Muggs Illuminate History of Reporting Box Office
New York, April 21, 2021
The twisted history of public reporting of U.S./Canada box office—the grosses!—gets a look in a story that cites Variety as the historical pace setter, and quotes muggs Marie Silverman Marich, the late Larry Michie and Peter Besas’ book Inside Variety (Ars Millenii, 2000)
Summary box office has been provided to the press since the mid-1990s, but before that time getting a count of ducats from the wickets was difficult, patchy and inconsistent.
Marie was one of the journos who wrote the “L.A. Box Office” at Daily Variety in the 1980s while Larry wrote the notoriously difficult Washington D.C. box office stories starting in the mid-1960s. Both pieced together raw box office numbers from local theatres to create a mosaic, as was the custom in that era.
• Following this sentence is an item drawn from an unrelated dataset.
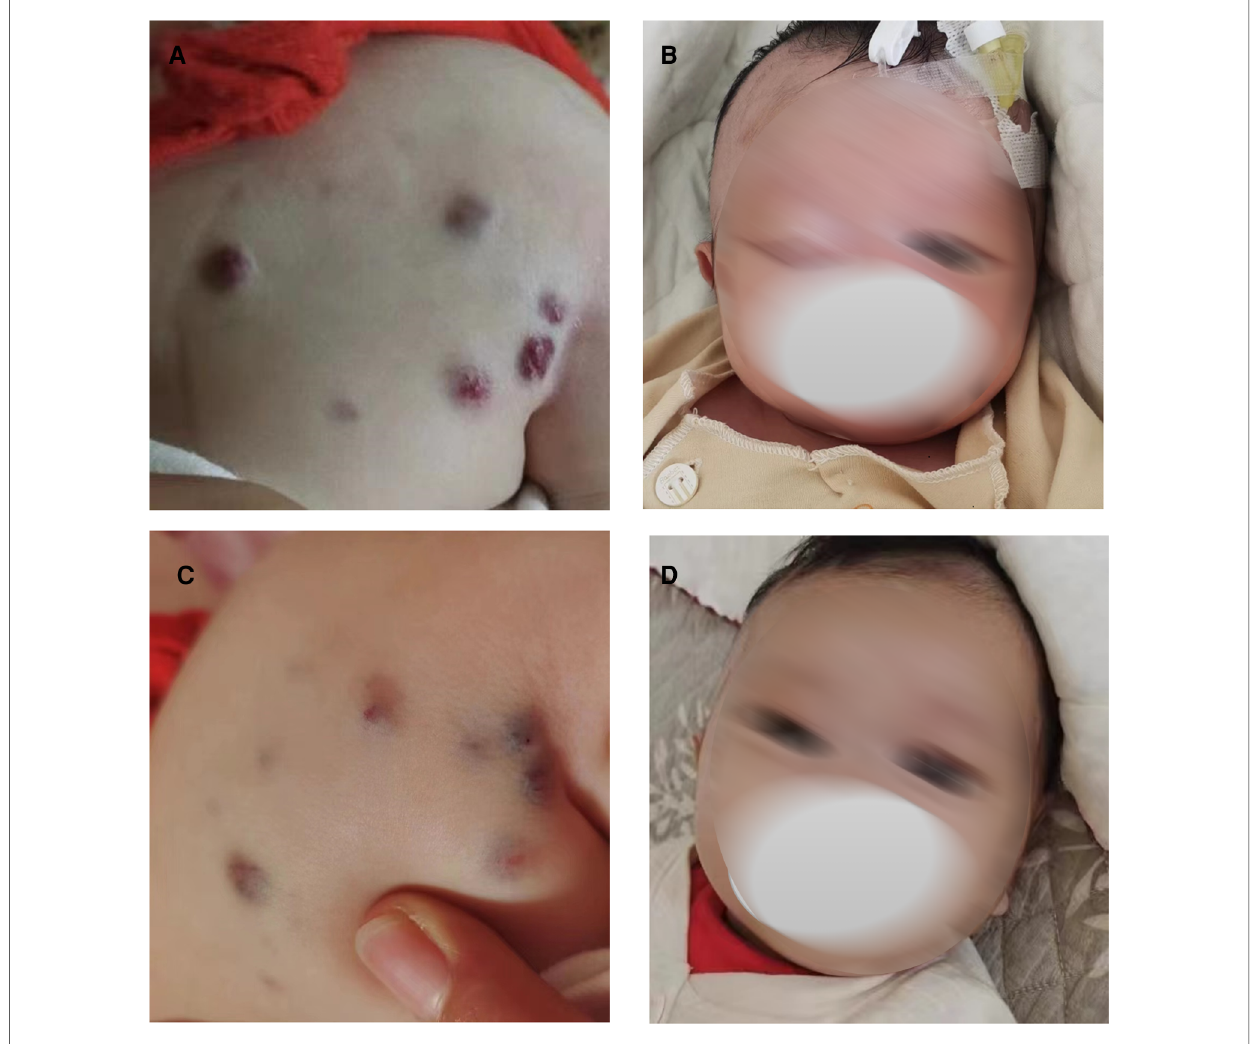
FIGURE 1 Blue rubber bleb on the back and eyes before and after low-dose sirolimus combined with glucocorticoids treatment. Blue rubber bleb on the back before treatment ( A ) and after treatment. ( C ) Blue rubber bleb on the eyes before treatment ( B ) and after treatment ( D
Pulling the historical recollection together, Peter’s book Inside Variety recounts the full history, starting with the Bible of Showbiz coaxing figures out of the then-biggest theatre chain in the period around World War I (that goes back to silent films!).
The website MarketingMovies.net, which just published the analysis article, is connected with Robert Marich’s book Marketing to Moviegoers (in three editions). So Bob relied on no-less-an-authority than his wife, Marie, for eyewitness recollections.
Variety just published a story speculating that national box office summaries may go hush-hush again to some degree, since Hollywood has been patchy in reporting to the press during the pandemic.